Nel documento di bilancio, il ministero sottolinea che l’impossibilità di aumentare rapidamente l’output rischia di comprimere ulteriormente le prospettive economiche, a meno che i settori non minerari non registrino una performance significativamente migliore.

In Botswana i diamanti rappresentano tradizionalmente circa un terzo delle entrate nazionali e tre quarti dei proventi in valuta estera.
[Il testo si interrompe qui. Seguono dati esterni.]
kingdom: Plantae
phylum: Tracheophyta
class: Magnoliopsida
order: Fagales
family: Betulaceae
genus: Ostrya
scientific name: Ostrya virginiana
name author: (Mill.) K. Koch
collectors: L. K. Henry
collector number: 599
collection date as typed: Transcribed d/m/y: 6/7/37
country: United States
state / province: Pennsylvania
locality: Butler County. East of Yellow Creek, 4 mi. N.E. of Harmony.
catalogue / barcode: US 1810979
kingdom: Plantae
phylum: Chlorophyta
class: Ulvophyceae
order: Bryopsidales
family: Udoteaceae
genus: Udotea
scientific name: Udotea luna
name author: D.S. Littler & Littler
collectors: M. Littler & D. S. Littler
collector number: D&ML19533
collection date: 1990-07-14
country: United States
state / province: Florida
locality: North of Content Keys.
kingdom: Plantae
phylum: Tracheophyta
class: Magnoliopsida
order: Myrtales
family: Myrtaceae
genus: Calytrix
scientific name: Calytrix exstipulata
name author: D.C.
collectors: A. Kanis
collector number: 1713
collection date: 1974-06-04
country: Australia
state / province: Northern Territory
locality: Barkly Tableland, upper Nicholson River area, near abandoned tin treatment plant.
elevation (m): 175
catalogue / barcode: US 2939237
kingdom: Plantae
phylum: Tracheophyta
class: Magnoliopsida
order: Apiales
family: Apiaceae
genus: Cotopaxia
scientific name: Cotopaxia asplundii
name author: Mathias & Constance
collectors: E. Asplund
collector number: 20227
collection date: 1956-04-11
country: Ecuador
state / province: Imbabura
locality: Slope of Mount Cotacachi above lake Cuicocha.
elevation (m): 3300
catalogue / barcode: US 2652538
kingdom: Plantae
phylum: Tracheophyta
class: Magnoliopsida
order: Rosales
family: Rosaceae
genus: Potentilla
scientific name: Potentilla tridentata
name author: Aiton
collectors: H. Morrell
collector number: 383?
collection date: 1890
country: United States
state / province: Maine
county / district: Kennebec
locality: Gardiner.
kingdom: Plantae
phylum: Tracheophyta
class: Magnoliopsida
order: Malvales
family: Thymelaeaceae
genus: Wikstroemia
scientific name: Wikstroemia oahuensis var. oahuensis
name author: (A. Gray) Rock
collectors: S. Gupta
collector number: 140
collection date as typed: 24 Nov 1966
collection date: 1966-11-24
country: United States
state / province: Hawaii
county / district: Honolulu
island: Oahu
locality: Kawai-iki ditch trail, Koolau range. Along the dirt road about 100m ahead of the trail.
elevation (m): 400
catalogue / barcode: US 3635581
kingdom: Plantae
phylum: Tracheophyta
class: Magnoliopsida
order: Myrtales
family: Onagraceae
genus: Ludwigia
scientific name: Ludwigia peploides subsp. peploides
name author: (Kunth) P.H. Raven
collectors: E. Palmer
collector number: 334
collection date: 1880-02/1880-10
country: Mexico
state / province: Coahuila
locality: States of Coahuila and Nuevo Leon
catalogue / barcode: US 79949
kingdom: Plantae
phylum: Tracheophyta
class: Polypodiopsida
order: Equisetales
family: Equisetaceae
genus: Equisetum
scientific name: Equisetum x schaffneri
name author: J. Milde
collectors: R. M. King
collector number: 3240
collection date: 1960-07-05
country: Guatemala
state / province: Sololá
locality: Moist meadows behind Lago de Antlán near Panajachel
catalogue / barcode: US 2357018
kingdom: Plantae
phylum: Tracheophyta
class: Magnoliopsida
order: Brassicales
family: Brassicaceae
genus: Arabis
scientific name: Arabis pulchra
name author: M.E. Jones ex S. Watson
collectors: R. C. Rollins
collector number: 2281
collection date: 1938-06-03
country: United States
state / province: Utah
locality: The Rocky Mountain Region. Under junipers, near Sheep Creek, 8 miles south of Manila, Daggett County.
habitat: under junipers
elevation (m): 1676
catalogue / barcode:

Il ministero richiama inoltre i rischi legati ai dazi: le esportazioni verso gli Stati Uniti, inclusi i diamanti, sono ora soggette a una tariffa del 15%. Eventuali tariffe più elevate in altri mercati chiave per i consumi – come l’India – potrebbero prolungare la fase di prezzi bassi e ridurre ulteriormente i margini.

Le entrate minerarie sono stimate a 10,3 miliardi di pula nel 2025/26, contro una media storica annua di 25,3 miliardi, riflettendo il calo delle vendite di diamanti, secondo quanto riportato dal documento.